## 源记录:

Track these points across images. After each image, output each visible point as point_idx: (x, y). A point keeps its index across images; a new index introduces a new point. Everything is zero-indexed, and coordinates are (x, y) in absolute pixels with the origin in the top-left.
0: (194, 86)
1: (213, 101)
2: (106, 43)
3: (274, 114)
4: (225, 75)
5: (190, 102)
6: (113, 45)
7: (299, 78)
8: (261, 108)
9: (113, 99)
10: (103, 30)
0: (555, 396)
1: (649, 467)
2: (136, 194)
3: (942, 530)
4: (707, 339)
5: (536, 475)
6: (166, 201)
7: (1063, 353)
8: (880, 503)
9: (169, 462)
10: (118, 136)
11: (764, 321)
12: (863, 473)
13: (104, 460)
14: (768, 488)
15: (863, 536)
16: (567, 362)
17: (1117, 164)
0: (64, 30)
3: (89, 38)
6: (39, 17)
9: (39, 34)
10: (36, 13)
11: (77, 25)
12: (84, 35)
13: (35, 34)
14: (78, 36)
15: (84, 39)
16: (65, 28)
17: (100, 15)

---

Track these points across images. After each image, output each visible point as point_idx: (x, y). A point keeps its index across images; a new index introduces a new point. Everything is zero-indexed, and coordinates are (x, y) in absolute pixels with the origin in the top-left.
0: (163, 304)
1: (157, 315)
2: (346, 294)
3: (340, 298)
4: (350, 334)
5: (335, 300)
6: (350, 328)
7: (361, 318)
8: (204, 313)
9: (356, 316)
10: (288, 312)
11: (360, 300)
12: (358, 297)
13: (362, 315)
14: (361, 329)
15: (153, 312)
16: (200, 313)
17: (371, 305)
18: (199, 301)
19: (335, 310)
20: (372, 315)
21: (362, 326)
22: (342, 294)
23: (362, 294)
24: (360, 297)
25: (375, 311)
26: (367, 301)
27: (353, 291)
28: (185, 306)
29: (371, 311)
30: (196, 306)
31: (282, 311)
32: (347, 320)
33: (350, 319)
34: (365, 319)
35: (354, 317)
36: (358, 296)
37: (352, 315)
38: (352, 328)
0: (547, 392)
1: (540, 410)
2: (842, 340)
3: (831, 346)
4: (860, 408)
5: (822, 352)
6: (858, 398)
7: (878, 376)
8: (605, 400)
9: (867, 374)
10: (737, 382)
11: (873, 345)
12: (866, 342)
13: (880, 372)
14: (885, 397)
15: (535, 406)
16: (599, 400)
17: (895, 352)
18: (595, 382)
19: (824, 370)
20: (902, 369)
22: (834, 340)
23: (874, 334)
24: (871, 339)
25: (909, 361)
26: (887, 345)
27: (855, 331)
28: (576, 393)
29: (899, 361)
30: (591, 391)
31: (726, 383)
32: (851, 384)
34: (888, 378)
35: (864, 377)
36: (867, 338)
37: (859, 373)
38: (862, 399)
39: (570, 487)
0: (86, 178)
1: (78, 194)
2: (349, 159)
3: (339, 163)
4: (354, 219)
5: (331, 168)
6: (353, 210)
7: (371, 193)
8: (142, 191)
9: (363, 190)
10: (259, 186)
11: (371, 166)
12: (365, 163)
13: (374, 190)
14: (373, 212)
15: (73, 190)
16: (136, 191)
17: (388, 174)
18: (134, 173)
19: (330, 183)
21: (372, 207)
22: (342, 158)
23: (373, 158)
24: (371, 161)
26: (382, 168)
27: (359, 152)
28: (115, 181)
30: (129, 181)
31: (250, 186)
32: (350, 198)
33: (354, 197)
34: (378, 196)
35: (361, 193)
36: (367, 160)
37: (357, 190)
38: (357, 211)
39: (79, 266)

* * *

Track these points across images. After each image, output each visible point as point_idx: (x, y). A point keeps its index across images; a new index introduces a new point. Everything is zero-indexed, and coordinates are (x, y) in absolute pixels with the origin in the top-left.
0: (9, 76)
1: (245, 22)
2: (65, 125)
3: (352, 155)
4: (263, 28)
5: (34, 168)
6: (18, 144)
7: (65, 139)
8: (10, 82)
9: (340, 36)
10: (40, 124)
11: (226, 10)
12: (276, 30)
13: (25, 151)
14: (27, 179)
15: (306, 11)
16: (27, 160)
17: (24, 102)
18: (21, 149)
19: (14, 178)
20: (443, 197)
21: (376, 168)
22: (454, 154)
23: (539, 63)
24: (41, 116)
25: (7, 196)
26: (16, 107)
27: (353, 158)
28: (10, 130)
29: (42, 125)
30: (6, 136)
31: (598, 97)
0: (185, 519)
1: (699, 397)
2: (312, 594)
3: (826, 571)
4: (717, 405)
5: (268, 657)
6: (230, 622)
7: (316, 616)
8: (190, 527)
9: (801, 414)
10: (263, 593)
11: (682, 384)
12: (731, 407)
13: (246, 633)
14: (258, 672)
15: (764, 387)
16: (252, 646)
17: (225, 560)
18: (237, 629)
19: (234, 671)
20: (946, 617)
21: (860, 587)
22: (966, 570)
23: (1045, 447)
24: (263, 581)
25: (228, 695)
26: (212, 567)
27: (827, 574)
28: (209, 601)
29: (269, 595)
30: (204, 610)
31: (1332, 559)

## 任务提示:
原样返回从含有“11: (764, 321)”的那一行到含有“17: (100, 15)”的那一行，首尾两行都包括在内。

## 你的回答:
11: (764, 321)
12: (863, 473)
13: (104, 460)
14: (768, 488)
15: (863, 536)
16: (567, 362)
17: (1117, 164)
0: (64, 30)
3: (89, 38)
6: (39, 17)
9: (39, 34)
10: (36, 13)
11: (77, 25)
12: (84, 35)
13: (35, 34)
14: (78, 36)
15: (84, 39)
16: (65, 28)
17: (100, 15)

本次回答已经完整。